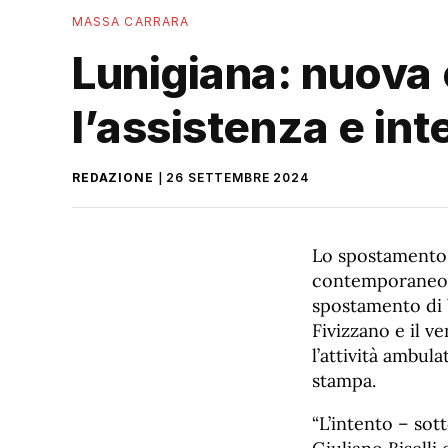
MASSA CARRARA
Lunigiana: nuova 
l’assistenza e int
REDAZIONE
26 SETTEMBRE 2024
Lo spostamento 
contemporaneo, c
spostamento di 
Fivizzano e il v
l’attività ambul
stampa.
“L’intento – sott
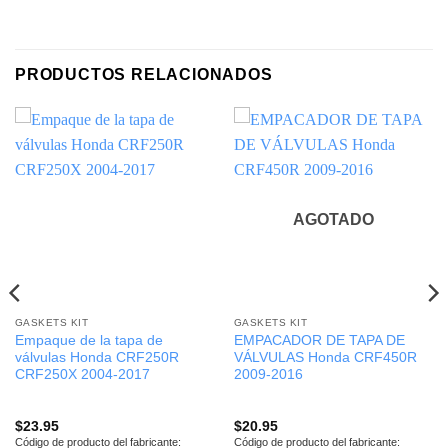
PRODUCTOS RELACIONADOS
AGOTADO
GASKETS KIT
GASKETS KIT
Empaque de la tapa de
EMPACADOR DE TAPA DE
válvulas Honda CRF250R
VÁLVULAS Honda CRF450R
CRF250X 2004-2017
2009-2016
$
23.95
$
20.95
Código de producto del fabricante:
Código de producto del fabricante:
——
PROBLEM REQUIREMENTS:
Return the lines above word for word, but leave the pictures out.

SOLUTION TO THIS EXERCISE:
MASSA CARRARA
Lunigiana: nuova 
l’assistenza e int
REDAZIONE
26 SETTEMBRE 2024
Lo spostamento 
contemporaneo, c
spostamento di 
Fivizzano e il v
l’attività ambul
stampa.
“L’intento – sott
PRODUCTOS RELACIONADOS
AGOTADO
GASKETS KIT
GASKETS KIT
Empaque de la tapa de
EMPACADOR DE TAPA DE
válvulas Honda CRF250R
VÁLVULAS Honda CRF450R
CRF250X 2004-2017
2009-2016
$
23.95
$
20.95
Código de producto del fabricante:
Código de producto del fabricante:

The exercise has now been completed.